The advancing age affects the frequency, functions and antibody repertoire of human B-1 cells, which secrete anti-tumor antibodies

Aging decreases the efficiency of several physiological processes, including immune function, which has been associated with an increased incidence of infections, autoimmune diseases and cancer. Human B cell populations, like naive and memory B cells, suffer significant quantitative and qualitative changes in the elderly. The frequency and function of human B-1 cells, which play critical housekeeping and anti-microbial defensive roles, have not been studied. In the present work we analyzed how the frequency and function of human B-1 cells (CD20 + CD27 + CD43 + CD38 low ) change with age. Our results show that not only the percentage of B-1 cells but also their capacity to spontaneously secrete IgM decreased with age. In fact, expression levels of Xbp1 and Blimp1, associated with a secreting B cell phenotype, were significantly lower, while those of Pax5, characteristic of non-secreting B cells, were significantly higher in elderly donors.
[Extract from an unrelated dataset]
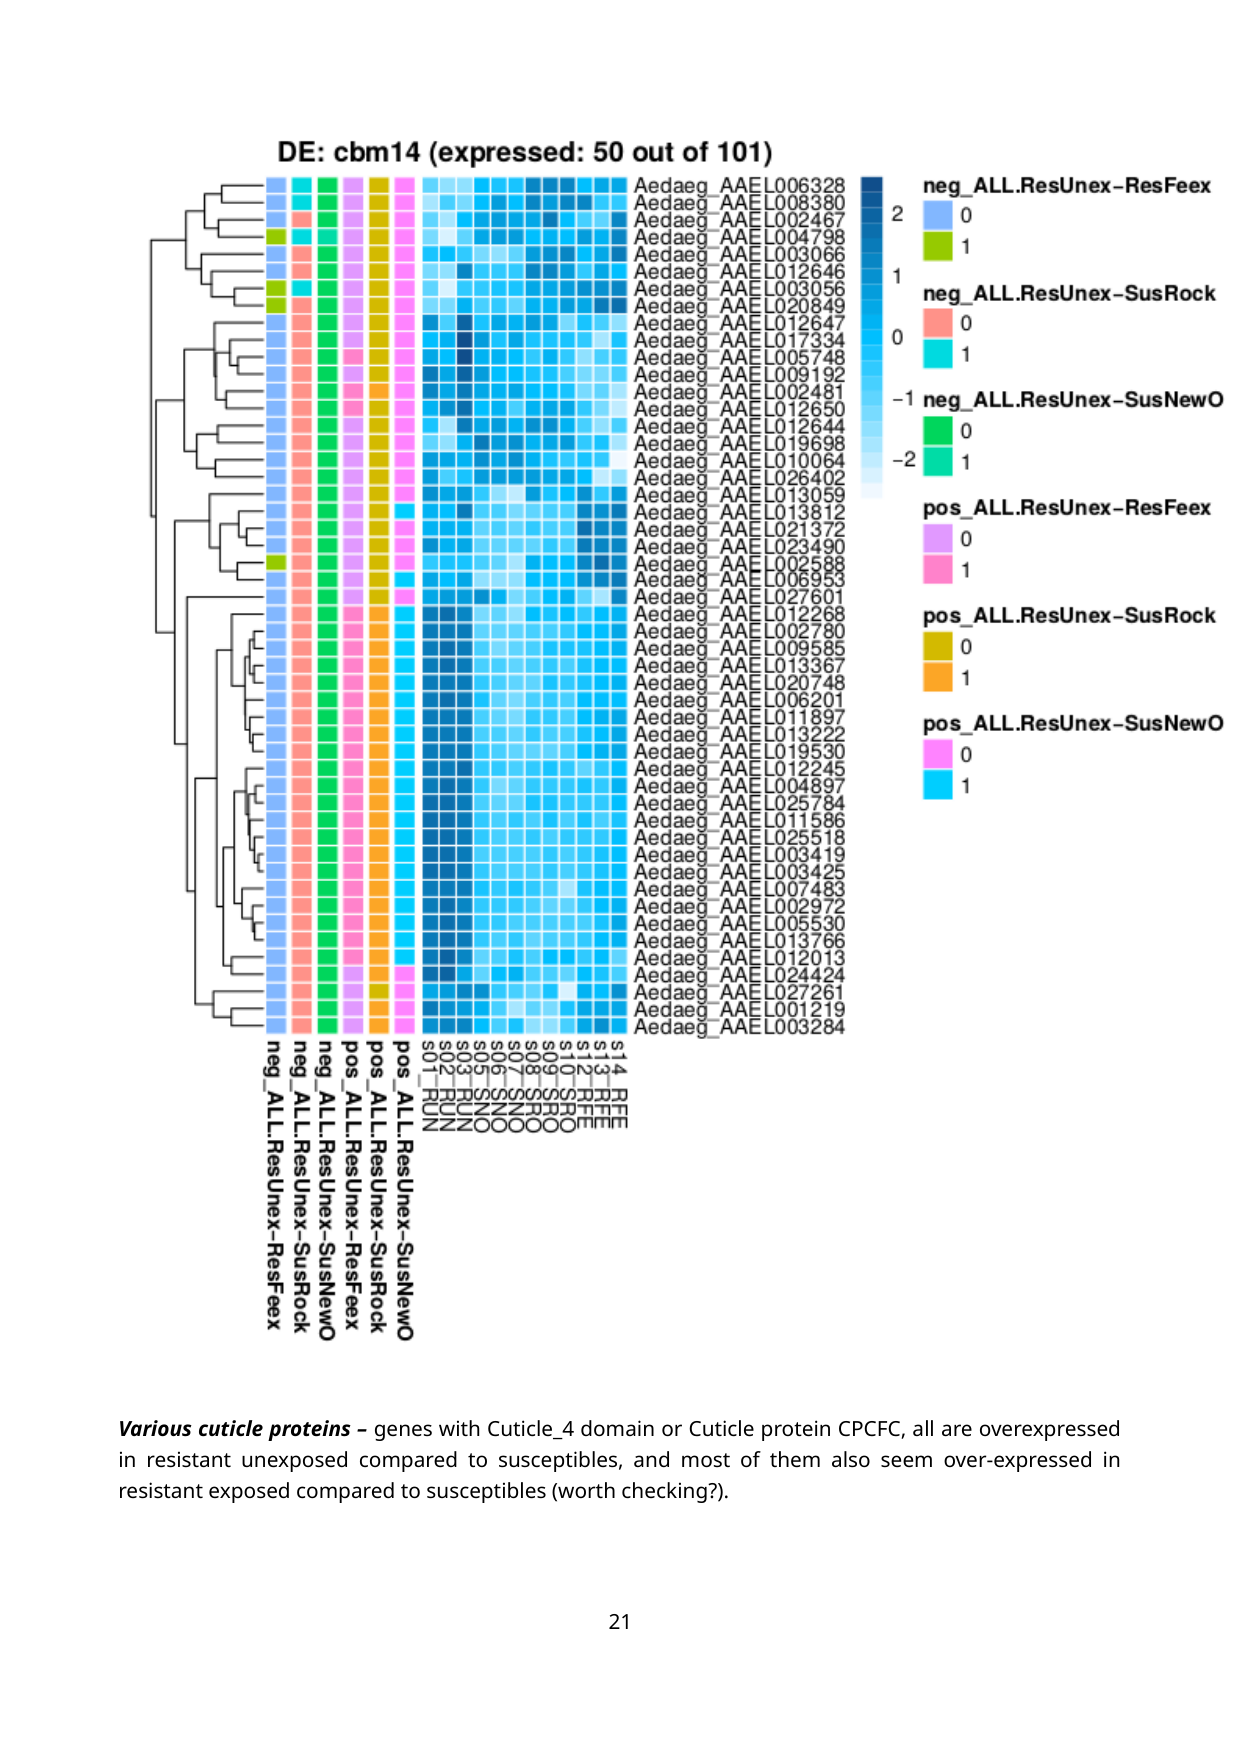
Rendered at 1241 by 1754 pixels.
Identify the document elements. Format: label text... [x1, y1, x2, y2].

Since aging affects the humoral immune response both quantitatively and qualitatively, next we studied the antibody repertoire of B-1 cells of healthy young and elderly donors. Elderly donors showed a higher number of repeated clones and therefore, a reduction of the antibody repertoire variability in comparison with young individuals. Furthermore it was interesting to observe in aged individuals an increased frequency of VH3-23 and VH4-34 usage, genes which have been linked to autoimmune diseases and hematopoietic malignancies. Moreover, there is a significant reduction in older individuals of clones expressing the sequence VH3-33, frequently found on antibodies against PC, oxidized LDL, apoptotic cells and induced after vaccination with Pneumavax23.